Die Übertragbarkeit von Katzen auf Menschen wurde Mitte der 1960er Jahre von William M. Hutchison aufgeklärt, der dafür 1970 mit Jørgen C. Siim den Robert-Koch-Preis erhielt.

Katzen machen im Regelfall nur einmal im Leben eine Toxoplasmose durch, anschließend entwickeln sie eine belastbare Immunität, die durch ständigen erneuten Erregerkontakt immer wieder aufgefrischt wird (Prämunität). Diese Katzen scheiden nie wieder Oozysten aus. Inwieweit es zum Ausbruch der Erkrankung kommt, hängt vor allem von der Art der Infektion ab. Bei der Infektion mit Oozysten (Endwirt-Endwirt-Zyklus) erkranken nur etwa 16 % der Tiere, bei der Infektion mit Bradyzoiten (Endwirt-Zwischenwirt-Zyklus) dagegen bis zu 97 %. Auch bei der Erstinfektion verläuft die Erkrankung bei älteren Katzen im Regelfall subklinisch, also ohne deutliche Krankheitserscheinungen. Während der Darmphase des Erregers können allenfalls leichter Durchfall, kurzzeitig Fieber und Lymphknotenschwellungen auftreten. Während der Phase der Parasitenentwicklung außerhalb des Darms (Tachyzoitenphase) können je nach befallenem Organ Husten, Atembeschwerden, Durchfall, Gelbsucht sowie Entzündungen der mittleren Augenhaut (Uveitis, Iritis), der Herzmuskulatur (Myokarditis), der Skelettmuskulatur (Myositis) oder des Gehirns (Enzephalitis) auftreten. Bei Katzenwelpen kann es zu plötzlichen Todesfällen kommen.

Eine chronische Toxoplasmose kommt nur bei Katzen mit Störungen des Immunsystems vor. Sie zeigt sich in zentralnervösen Symptomen wie Gangstörungen oder Schüttelkrampfen, Magen-Darm-Problemen wie Erbrechen, Durchfall und Abmagerung oder als Entzündung der mittleren und inneren Augenhaut (Chorioretinitis).

Die Diagnose kann während der Ausscheidungsphase durch eine Untersuchung des Kots auf Oozysten mittels Flotationsverfahren gestellt werden.

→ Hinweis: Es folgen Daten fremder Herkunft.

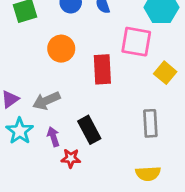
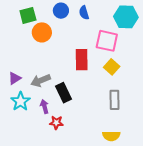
orange circle: (61, 49) -> (42, 32), moved
yellow square: (165, 73) -> (112, 67), moved
black rectangle: (89, 130) -> (64, 93), moved

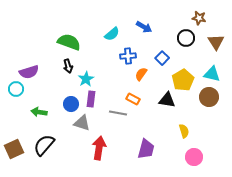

Darüber hinaus können serologisch Antikörper im Blut mittels IFAT nachgewiesen werden. Dabei ist zu beachten, dass der Antikörpernachweis nur auf einen Kontakt mit T. gondii hinweist, für eine Erstinfektion sprechen nur ansteigende Titer in einer zweiten Blutprobe nach etwa zwei Wochen. Eine Behandlung ist nur gegen die Toxoplasmen im Darm möglich. Hier werden Sulfonamide oder Clindamycin eingesetzt. Die Oozystenausscheidung lässt sich mit Antiparasitika wie Toltrazuril drastisch vermindern.

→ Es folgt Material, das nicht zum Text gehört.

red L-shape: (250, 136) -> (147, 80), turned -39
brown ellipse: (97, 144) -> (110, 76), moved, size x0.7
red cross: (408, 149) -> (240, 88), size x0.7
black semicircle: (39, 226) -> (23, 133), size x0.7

Verbreitung und Möglichkeiten zur Unterbrechung der Infektionszyklen:

In Deutschland haben je nach Untersuchung 45 bis 75 % der Hauskatzen Antikörper gegen Toxoplasma gondii. Diese Zahl zeigt jedoch nur, dass die Katzen einmal in ihrem Leben eine Infektion erlebten und damit Oozysten ausschieden. Letzteres geschieht jedoch im Allgemeinen nur bei der Erstinfektion für eine Dauer von bis zu 21 Tagen in Abhängigkeit vom Immunstatus. Nur etwa 1 bis 2 % der Katzen sind Ausscheider von Toxoplasmen-Oozysten, vor allem erstinfizierte Jungtiere. Für die Infektion der Katzen im Endwirt-Zwischenwirt-Zyklus sind vor allem Nagetiere von Bedeutung, von denen in Deutschland etwa 0,1 bis 0,4 % Bradyzoiten tragen.

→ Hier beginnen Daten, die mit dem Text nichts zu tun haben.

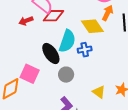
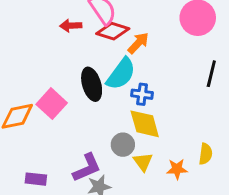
orange arrow: (108, 13) -> (138, 43), moved
yellow diamond: (92, 26) -> (145, 124), moved
gray circle: (66, 75) -> (123, 145), moved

Um die Infektion von Zwischenwirten zu verhindern, muss der Eintrag von Oozysten in die Umwelt möglichst gering gehalten werden. Katzen sollten keinen Zugang zu Schweine- oder Schafställen erhalten (das Fleisch dieser Tiere ist die häufigste Infektionsquelle für den Menschen). Katzenkot sollte stets unschädlich beseitigt werden, zumindest für Wohnungskatzen lässt sich dies realisieren. Ausläufe in größeren Katzenhaltungen sollten regelmäßig mit Dampfstrahlern gereinigt werden, nahezu alle handelsüblichen Desinfektionsmittel sind gegen die Oozysten wirkungslos.

Die wichtigste prophylaktische Maßnahme für Katzen ist die Verfütterung von ausschließlich erhitztem oder längere Zeit durchgefrorenem Fleisch zur Unterbrechung des Endwirt-Zwischenwirt-Zyklus oder die ausschließliche Verwendung von Fertigfutter, was insbesondere bei reinen Wohnungskatzen die Infektionsgefahr äußerst gering werden lässt. Bei Freigängern ist durch die Aufnahme von Nagetieren aber kein wirksamer Infektionsschutz möglich. Ein Impfstoff für Katzen zur Toxoplasmoseprophylaxe ist in Entwicklung.